» What to work on
Write out, exactly and in full, the records given below, but not their pictures.
[[ Dataset records, beginning ]]
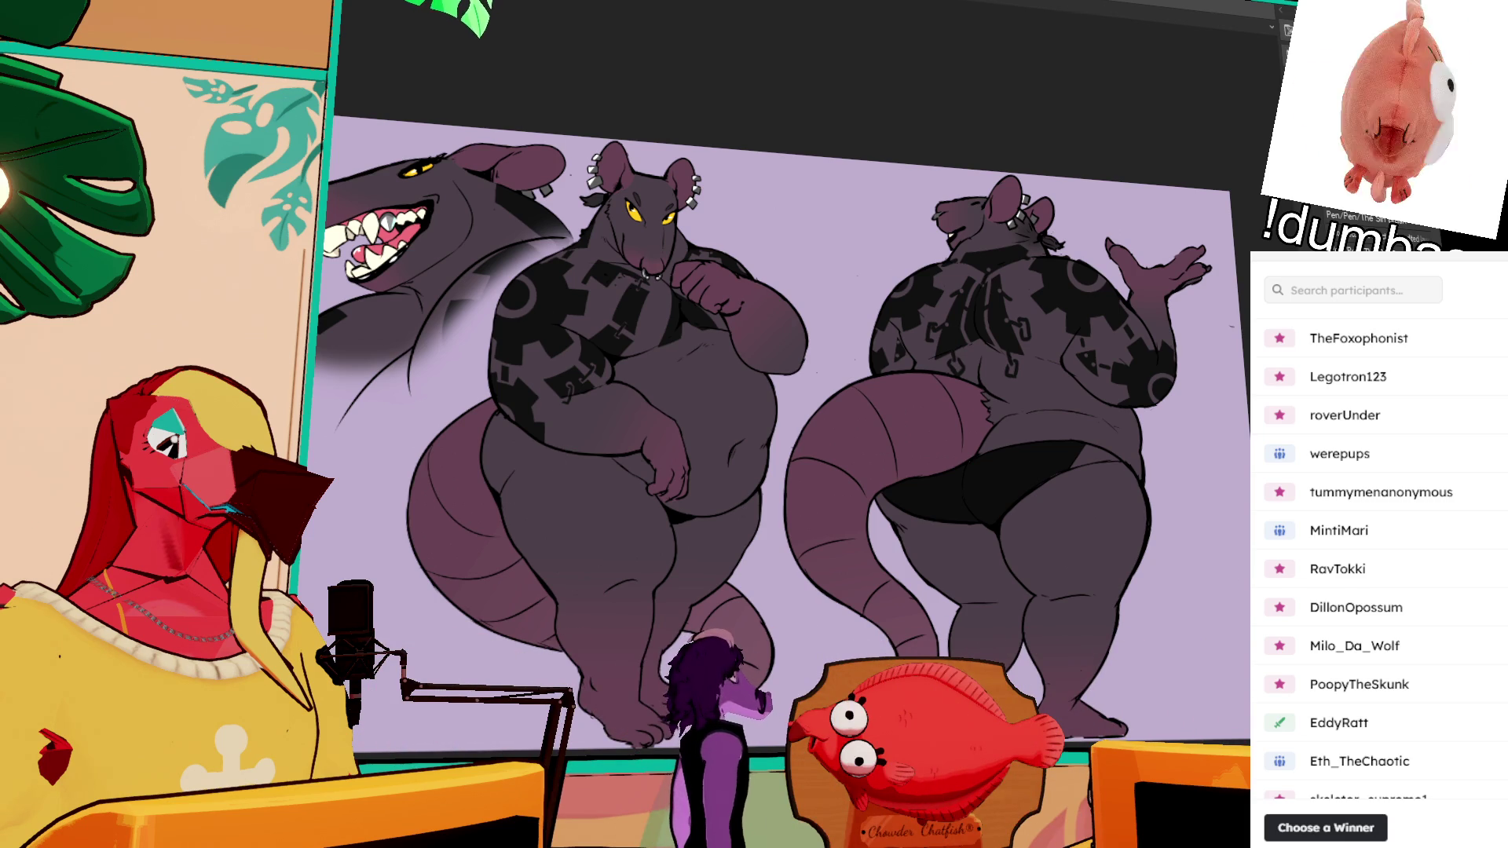
key(ctrl+a)
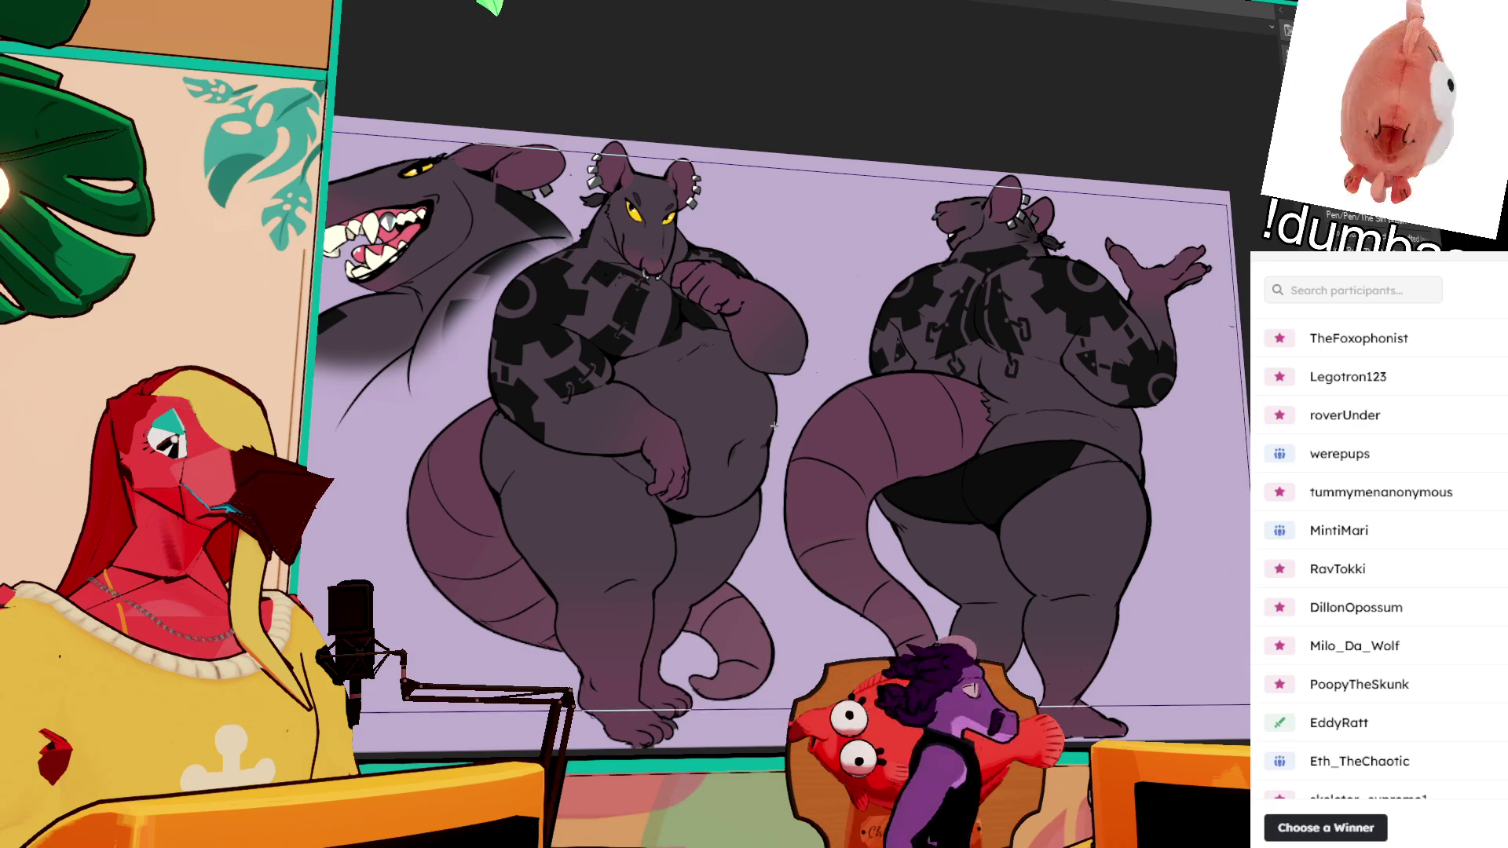
Step: Select the canvas edge strip by colour and fill it dark purple
key(w)
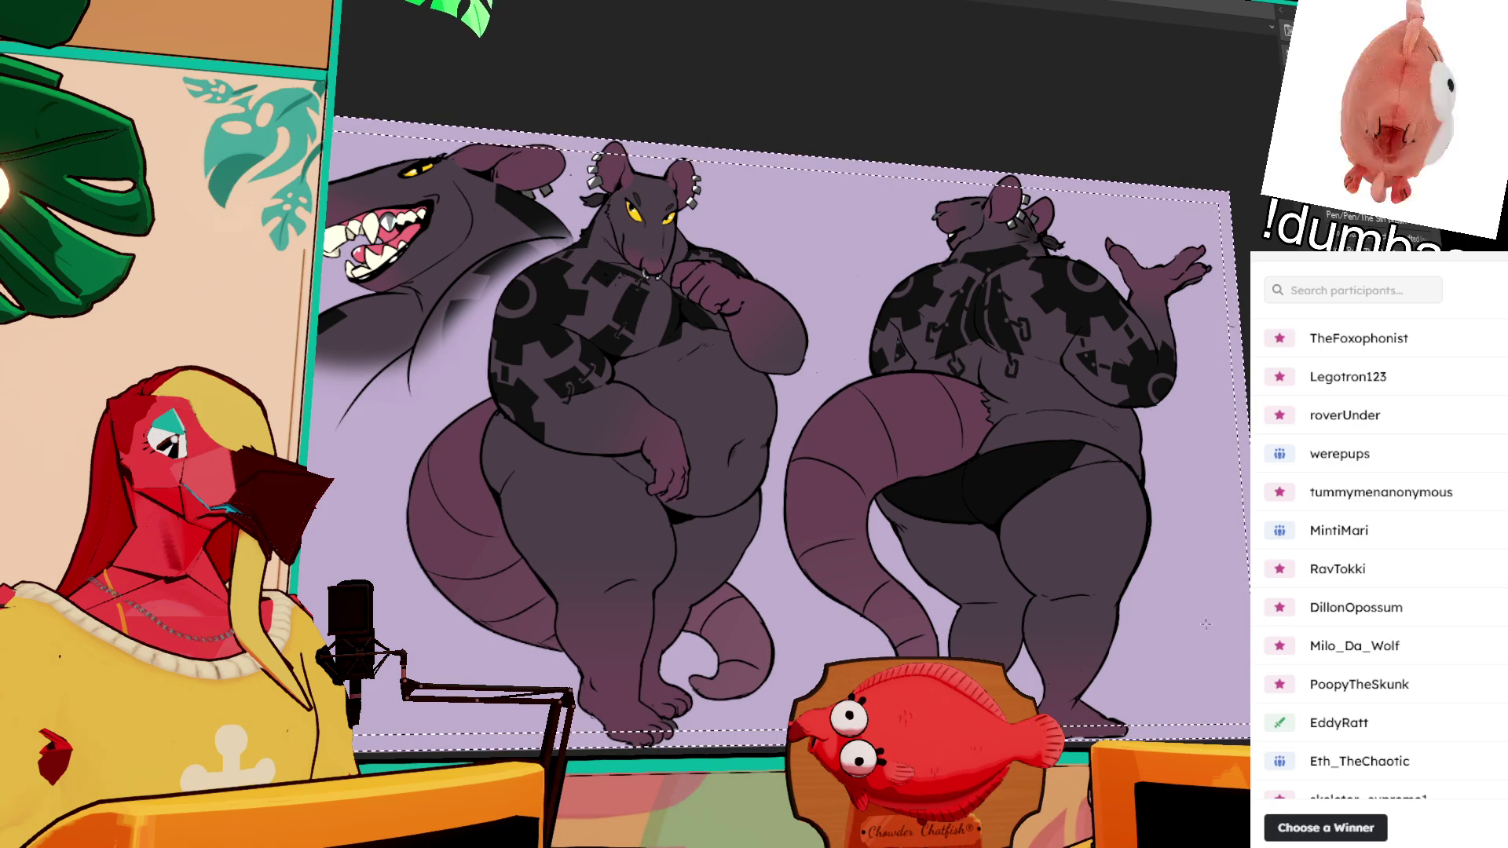
key(alt+BackSpace)
key(ctrl+d)
key(p)
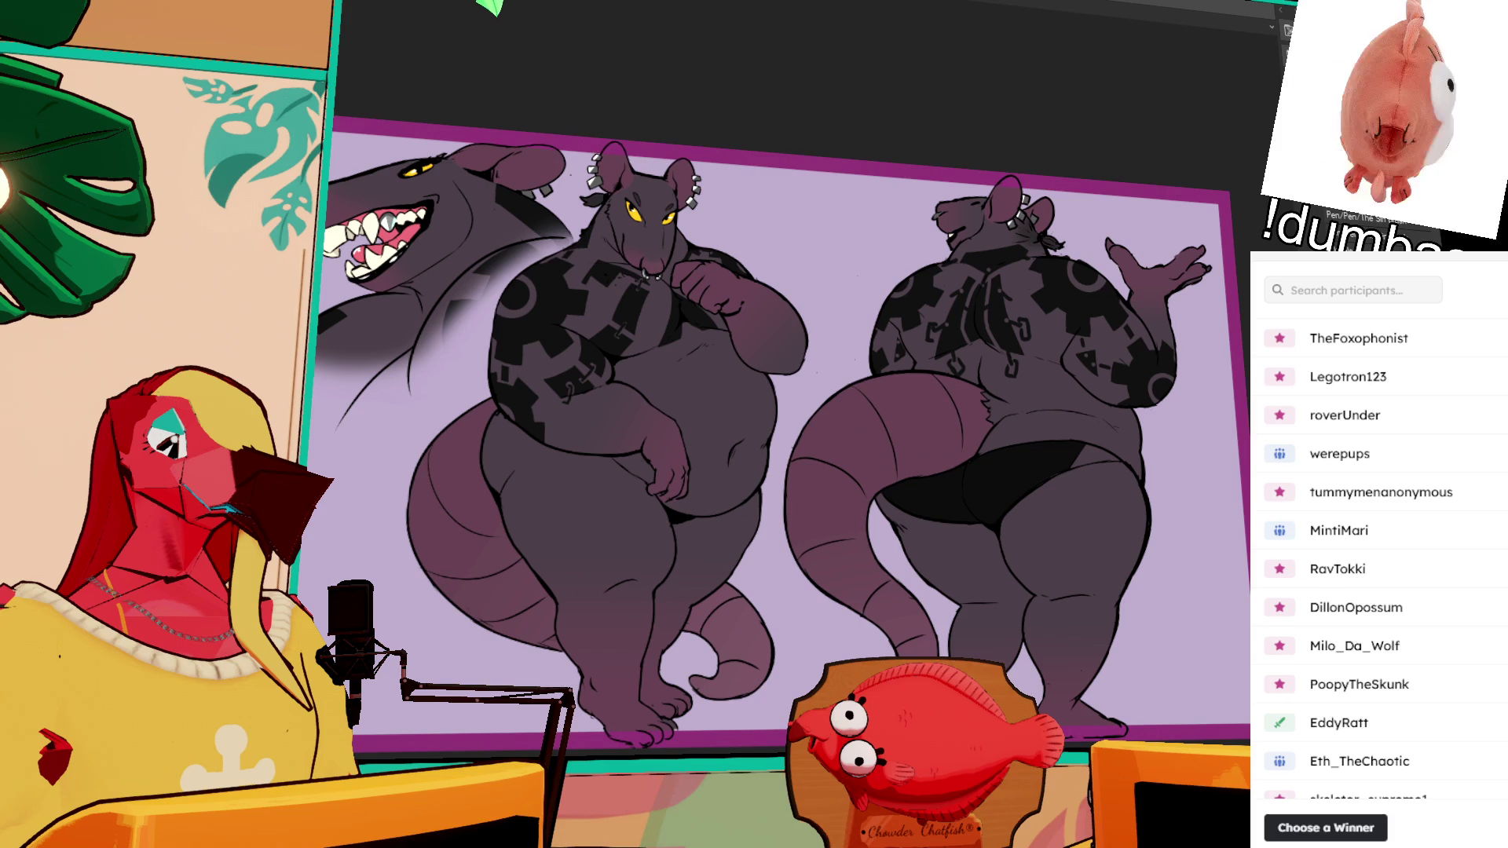
Step: Replace the dark purple border with a magenta-purple fill and deselect
key(ctrl+z)
key(ctrl+z)
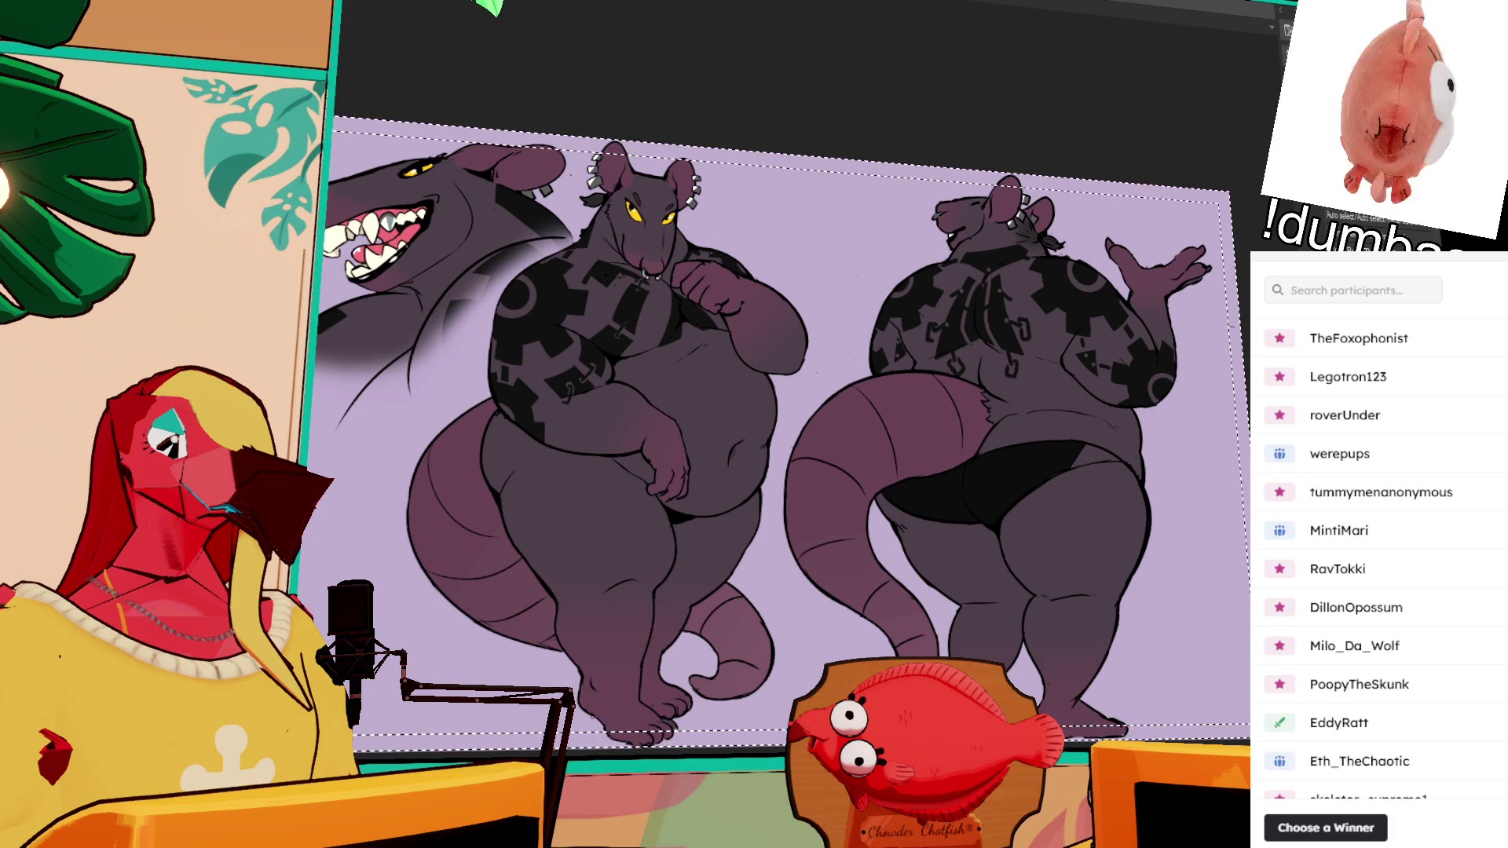
key(alt+BackSpace)
key(ctrl+d)
drag(1100, 566, 1147, 565)
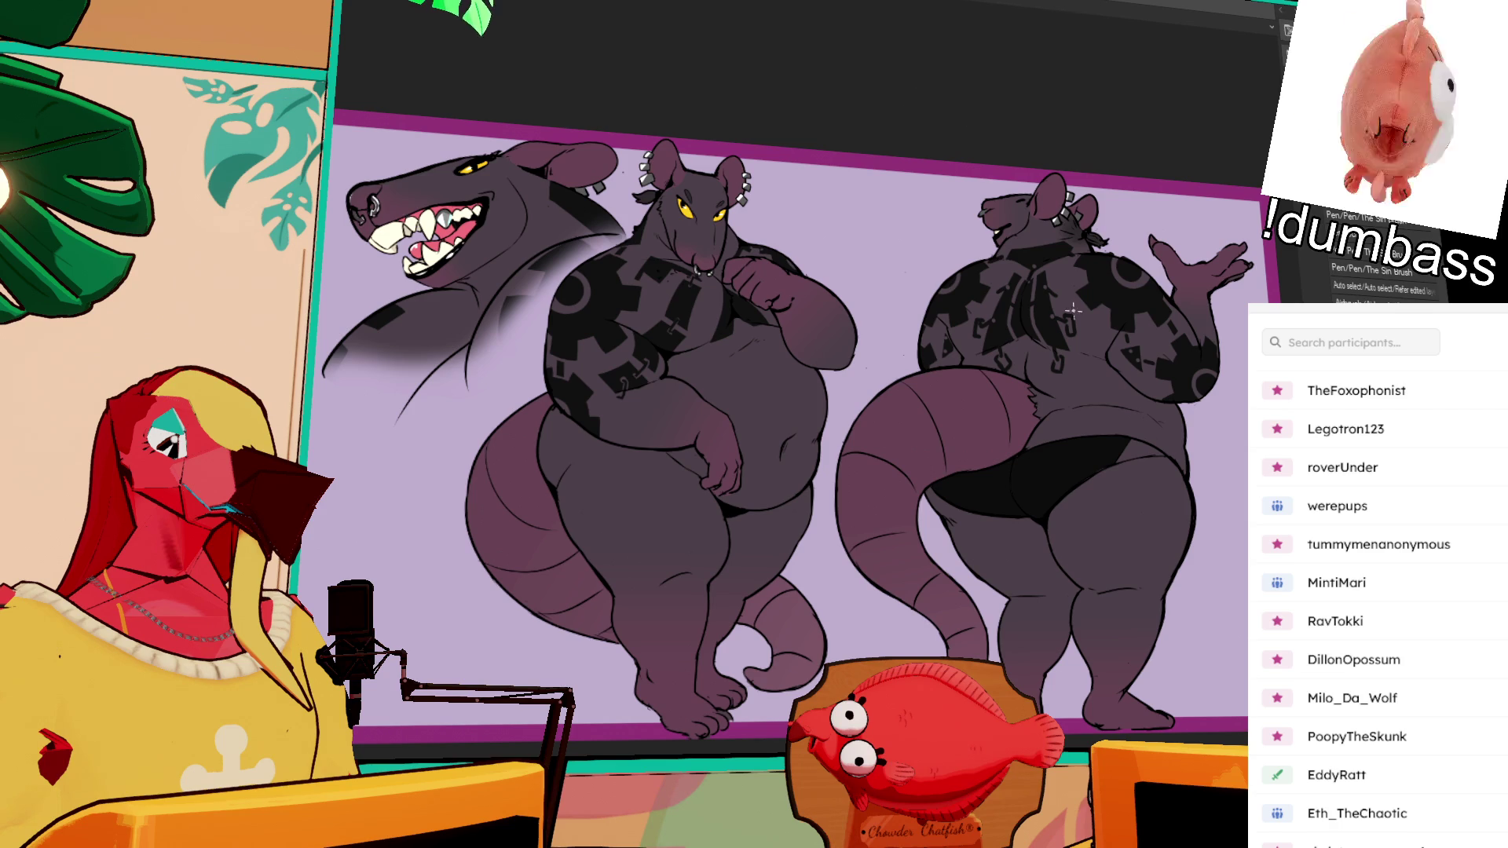
Step: Fill the background layer with magenta, then undo back to the pale lavender
scroll(1073, 311, down, 2)
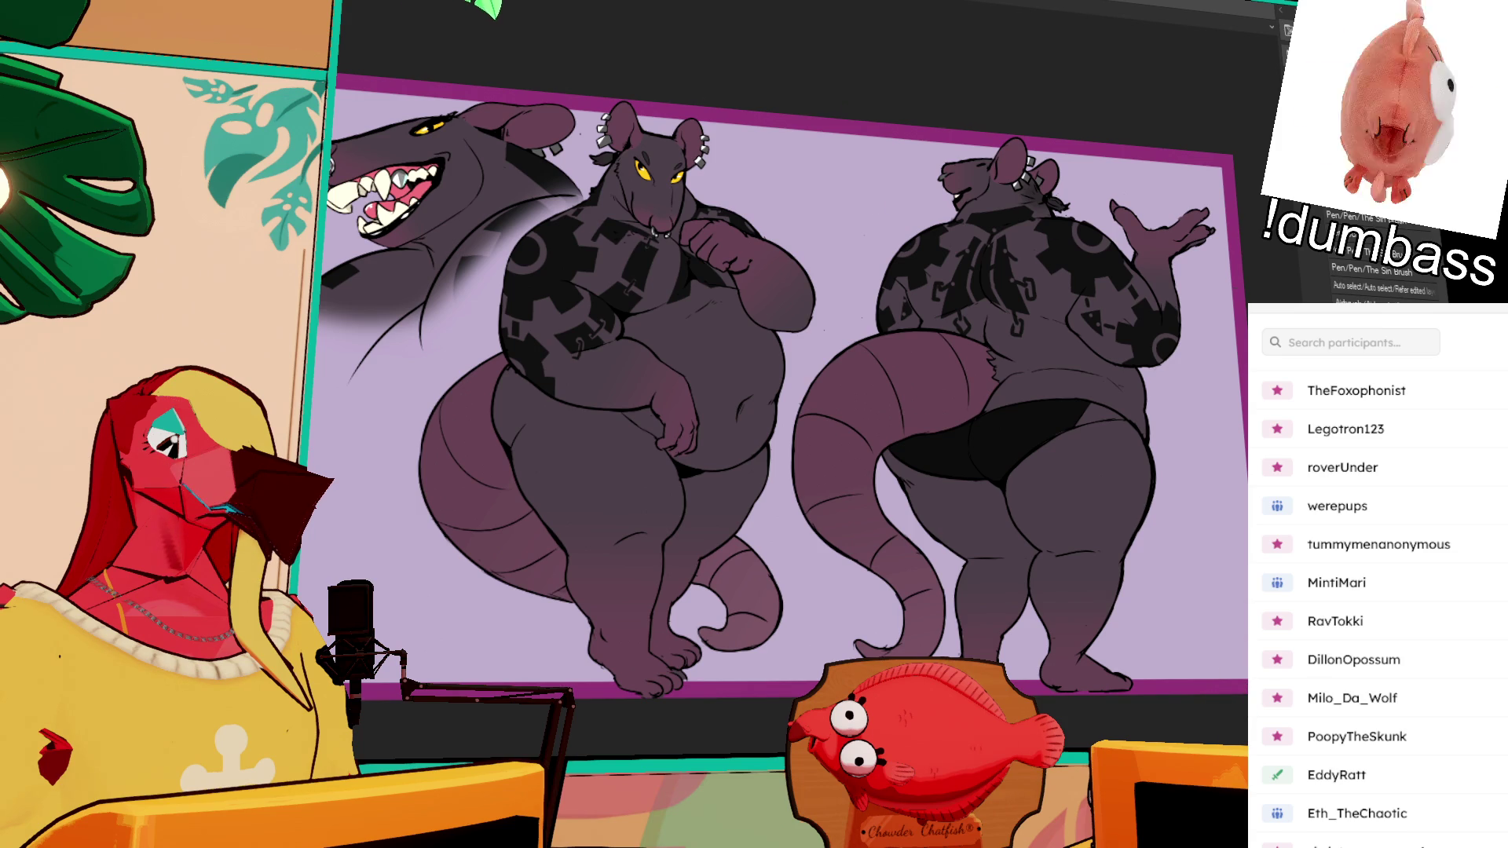
key(ctrl+d)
[[ Dataset records, end ]]
» Finished task
key(ctrl+a)
Step: Select the canvas edge strip by colour and fill it dark purple
key(w)
key(alt+BackSpace)
key(ctrl+d)
key(p)
Step: Replace the dark purple border with a magenta-purple fill and deselect
key(ctrl+z)
key(ctrl+z)
key(alt+BackSpace)
key(ctrl+d)
drag(1100, 566, 1147, 565)
Step: Fill the background layer with magenta, then undo back to the pale lavender
scroll(1073, 311, down, 2)
key(ctrl+d)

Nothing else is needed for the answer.